• WORK INSTRUCTION: All lines from the first line of the material up to and including the line with "70 151 133.59" must be copied exactly, and no others.

┌─ RECORDS SUPPLIED

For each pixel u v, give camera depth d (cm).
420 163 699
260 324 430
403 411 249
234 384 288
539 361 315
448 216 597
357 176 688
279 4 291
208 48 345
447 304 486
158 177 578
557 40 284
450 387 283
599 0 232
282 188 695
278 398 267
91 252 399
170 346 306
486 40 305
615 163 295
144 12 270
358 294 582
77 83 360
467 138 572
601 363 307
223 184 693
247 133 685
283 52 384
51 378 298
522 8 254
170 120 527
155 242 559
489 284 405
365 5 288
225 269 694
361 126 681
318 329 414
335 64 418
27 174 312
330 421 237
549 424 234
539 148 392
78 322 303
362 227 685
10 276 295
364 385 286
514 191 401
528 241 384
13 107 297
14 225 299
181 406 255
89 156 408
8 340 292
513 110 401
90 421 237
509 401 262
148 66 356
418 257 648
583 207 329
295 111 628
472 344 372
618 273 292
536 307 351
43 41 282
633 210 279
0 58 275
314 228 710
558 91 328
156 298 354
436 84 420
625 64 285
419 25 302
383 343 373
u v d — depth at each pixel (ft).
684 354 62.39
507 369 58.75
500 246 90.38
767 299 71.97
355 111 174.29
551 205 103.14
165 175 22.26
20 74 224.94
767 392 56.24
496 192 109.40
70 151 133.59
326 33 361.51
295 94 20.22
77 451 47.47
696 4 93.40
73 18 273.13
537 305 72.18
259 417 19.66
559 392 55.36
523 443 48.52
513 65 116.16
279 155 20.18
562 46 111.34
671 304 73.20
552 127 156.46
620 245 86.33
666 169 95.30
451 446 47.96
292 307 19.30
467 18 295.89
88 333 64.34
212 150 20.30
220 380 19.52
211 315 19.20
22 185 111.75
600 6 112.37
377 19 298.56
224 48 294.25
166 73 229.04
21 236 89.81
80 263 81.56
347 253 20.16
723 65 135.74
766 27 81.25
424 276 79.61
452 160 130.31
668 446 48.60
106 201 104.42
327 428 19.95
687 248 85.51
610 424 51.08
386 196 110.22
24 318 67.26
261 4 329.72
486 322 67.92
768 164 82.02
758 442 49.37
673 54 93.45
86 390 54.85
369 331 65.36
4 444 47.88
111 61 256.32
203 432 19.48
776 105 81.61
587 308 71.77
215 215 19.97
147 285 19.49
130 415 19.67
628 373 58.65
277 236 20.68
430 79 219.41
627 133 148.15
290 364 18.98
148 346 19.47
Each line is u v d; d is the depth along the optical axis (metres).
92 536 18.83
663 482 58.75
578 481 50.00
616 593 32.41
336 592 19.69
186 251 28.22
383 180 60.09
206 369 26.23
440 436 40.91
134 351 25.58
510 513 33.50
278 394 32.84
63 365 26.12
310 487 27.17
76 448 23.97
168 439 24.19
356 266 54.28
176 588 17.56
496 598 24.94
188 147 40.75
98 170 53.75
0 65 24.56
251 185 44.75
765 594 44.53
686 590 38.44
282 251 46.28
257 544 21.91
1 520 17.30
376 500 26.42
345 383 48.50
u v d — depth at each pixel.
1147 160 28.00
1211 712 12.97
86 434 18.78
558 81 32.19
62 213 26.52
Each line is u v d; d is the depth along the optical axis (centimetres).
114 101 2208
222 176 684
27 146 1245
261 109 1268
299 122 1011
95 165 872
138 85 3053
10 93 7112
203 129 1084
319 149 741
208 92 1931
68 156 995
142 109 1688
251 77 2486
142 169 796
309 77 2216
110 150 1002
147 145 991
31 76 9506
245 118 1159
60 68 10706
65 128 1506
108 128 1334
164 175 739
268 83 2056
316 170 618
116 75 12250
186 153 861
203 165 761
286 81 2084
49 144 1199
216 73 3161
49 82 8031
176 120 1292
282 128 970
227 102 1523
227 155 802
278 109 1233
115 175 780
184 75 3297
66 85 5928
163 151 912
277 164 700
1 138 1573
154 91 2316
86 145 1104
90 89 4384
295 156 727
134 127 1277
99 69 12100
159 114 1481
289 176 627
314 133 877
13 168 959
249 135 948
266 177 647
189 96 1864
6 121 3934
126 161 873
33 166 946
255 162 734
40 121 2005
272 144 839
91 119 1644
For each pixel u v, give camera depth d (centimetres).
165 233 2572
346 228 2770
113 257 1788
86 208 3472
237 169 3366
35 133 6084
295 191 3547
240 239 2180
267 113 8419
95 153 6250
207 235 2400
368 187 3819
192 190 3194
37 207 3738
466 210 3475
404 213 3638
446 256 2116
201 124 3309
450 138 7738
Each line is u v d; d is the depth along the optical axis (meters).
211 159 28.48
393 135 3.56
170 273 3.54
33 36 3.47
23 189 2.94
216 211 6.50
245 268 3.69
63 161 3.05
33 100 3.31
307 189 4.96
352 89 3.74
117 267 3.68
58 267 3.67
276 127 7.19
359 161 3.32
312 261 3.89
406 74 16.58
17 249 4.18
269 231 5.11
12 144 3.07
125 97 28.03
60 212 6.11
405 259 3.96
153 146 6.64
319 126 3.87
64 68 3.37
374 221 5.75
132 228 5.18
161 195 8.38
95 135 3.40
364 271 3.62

└─

• OUTPUT BELOW:
For each pixel u v, give camera depth d (cm).
420 163 699
260 324 430
403 411 249
234 384 288
539 361 315
448 216 597
357 176 688
279 4 291
208 48 345
447 304 486
158 177 578
557 40 284
450 387 283
599 0 232
282 188 695
278 398 267
91 252 399
170 346 306
486 40 305
615 163 295
144 12 270
358 294 582
77 83 360
467 138 572
601 363 307
223 184 693
247 133 685
283 52 384
51 378 298
522 8 254
170 120 527
155 242 559
489 284 405
365 5 288
225 269 694
361 126 681
318 329 414
335 64 418
27 174 312
330 421 237
549 424 234
539 148 392
78 322 303
362 227 685
10 276 295
364 385 286
514 191 401
528 241 384
13 107 297
14 225 299
181 406 255
89 156 408
8 340 292
513 110 401
90 421 237
509 401 262
148 66 356
418 257 648
583 207 329
295 111 628
472 344 372
618 273 292
536 307 351
43 41 282
633 210 279
0 58 275
314 228 710
558 91 328
156 298 354
436 84 420
625 64 285
419 25 302
383 343 373
u v d — depth at each pixel (ft).
684 354 62.39
507 369 58.75
500 246 90.38
767 299 71.97
355 111 174.29
551 205 103.14
165 175 22.26
20 74 224.94
767 392 56.24
496 192 109.40
70 151 133.59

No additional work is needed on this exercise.